Five years ago, Tom Hungerford, a nephew of Roger Hungerford and a member of ORG’s board, contacted some Western New York developers, including Roger.
“Tom opened the door for us,” Meier said.
Roger Hungerford stepped up and purchased the building from ORG, something which, had he realized the cost, he might not have done, he told Orleans Hub a year ago. Restoration, which began three years ago, with several months off due to Covid, has cost millions.
Hungerford did say, however, it would be pretty difficult to see a prominent building on the four corners of his home town fall into ruin, and not do something about it.

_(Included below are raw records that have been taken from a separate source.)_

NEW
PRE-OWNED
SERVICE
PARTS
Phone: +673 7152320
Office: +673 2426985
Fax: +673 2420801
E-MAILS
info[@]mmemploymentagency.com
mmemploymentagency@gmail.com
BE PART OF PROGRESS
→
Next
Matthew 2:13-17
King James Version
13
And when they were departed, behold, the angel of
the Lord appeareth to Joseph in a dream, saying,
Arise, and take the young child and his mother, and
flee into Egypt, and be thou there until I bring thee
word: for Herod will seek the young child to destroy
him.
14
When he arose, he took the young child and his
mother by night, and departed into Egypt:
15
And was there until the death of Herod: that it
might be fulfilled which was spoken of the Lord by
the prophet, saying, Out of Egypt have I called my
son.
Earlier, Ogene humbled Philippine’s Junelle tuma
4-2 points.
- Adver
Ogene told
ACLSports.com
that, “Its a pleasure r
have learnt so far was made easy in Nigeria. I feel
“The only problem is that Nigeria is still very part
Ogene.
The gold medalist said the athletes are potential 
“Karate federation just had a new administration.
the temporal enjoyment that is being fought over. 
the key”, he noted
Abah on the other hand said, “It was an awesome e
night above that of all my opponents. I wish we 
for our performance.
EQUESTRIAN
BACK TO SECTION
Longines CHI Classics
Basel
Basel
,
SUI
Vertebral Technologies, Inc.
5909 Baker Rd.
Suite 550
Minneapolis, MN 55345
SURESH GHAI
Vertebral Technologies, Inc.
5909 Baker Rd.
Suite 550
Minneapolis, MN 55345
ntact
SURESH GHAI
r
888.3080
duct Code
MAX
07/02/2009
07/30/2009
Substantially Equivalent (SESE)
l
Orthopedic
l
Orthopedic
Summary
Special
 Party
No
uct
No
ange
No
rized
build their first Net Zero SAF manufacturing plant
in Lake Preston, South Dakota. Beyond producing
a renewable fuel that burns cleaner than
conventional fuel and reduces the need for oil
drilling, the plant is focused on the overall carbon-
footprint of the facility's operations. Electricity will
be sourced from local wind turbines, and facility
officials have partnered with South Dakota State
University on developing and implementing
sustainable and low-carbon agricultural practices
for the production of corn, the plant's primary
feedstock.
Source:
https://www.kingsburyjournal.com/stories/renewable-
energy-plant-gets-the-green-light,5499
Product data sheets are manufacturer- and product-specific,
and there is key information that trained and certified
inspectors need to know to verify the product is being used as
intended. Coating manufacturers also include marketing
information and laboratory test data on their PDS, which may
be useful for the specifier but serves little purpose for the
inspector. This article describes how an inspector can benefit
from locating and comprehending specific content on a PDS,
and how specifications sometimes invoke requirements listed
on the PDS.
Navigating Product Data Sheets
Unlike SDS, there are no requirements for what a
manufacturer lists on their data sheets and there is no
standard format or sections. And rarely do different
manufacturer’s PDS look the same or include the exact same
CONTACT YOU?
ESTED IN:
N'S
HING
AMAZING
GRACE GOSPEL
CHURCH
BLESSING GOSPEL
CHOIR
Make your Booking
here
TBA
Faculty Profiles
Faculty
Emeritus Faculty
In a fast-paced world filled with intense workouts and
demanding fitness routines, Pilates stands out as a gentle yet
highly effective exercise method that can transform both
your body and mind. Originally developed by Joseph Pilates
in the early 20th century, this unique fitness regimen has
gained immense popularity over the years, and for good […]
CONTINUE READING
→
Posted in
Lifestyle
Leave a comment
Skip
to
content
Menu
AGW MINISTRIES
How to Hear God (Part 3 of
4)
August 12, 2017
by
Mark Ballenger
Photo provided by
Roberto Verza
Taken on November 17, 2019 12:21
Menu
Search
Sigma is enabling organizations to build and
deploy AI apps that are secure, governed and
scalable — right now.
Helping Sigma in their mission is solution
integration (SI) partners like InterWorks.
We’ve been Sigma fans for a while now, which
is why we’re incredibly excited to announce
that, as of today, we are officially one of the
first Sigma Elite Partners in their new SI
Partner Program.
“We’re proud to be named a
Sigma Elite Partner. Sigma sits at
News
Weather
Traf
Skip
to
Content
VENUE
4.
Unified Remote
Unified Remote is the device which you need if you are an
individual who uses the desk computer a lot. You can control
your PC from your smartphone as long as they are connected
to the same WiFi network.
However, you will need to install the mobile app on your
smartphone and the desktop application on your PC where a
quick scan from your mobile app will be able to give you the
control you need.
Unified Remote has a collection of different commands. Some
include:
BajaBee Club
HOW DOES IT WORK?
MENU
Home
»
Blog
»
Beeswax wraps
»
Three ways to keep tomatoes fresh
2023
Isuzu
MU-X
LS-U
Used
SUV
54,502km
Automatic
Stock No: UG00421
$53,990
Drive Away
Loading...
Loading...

“We were all very excited and optimistic about what Roger would do with the building, and its future in the village,” Meier said. “It had become our ‘baby’ and there was a little bit of separation anxiety when we sold it.”
“We learned about all the incredible things that had happened there in the past, and we bonded with it,” Busch said. “There was quite a myriad of emotions when we had to let it go. When we think about it, we’re at a loss for words. We look at the building now and realize it hasn’t looked that good since 1865. That’s since Lincoln was president. It blows your mind. It’s one of the oldest opera houses in the country.”
Meier explained the term “opera house” didn’t come into use until after the Civil War. Medina’s opera house was built as “Bent’s Hall.”
Meier acknowledged selling the opera house to someone with resources to bring it back set the trajectory for its restoration.
Now that ORG is free of its responsibility for the opera house, they have their hands in quite a few things, Busch said. Most recently, they brought renowned tenor Ronan Tynan back for a second performance. Prior to the pandemic, they had plans for several things, including entertainment in State Street Park.
ORG was instrumental in having a pavilion built in the park, and they were planning a blues concert there in the summer.
ORG sponsors the Canal Village Farmer’s Market on the corner where Bank of America donated their drive-thru. They were also responsible for the interpretive signs which are placed throughout downtown.
Until the pandemic, they sponsored an annual Festival of Nine Lessons and Carols at St. Mary’s Church, and hope it can return next Christmas.
They were working to bring a prestigious saxophone quartet from Texas to Medina when the pandemic brought an end to those plans.
“That would be a large-scale event in conjunction with the Genesee Chorale, which Ric Jones of Medina directs,” Meier said.
ORG was meeting quarterly before the pandemic and members hope they can resume soon.
Members are Chris Bush, president, and Andrew Meier, treasurer. Before his death earlier this year, Bruce Krenning was vice president, but that office has not yet been filled. Cindy Robinson, Kathy Blackburn and Jake Hebdon are also members of the board.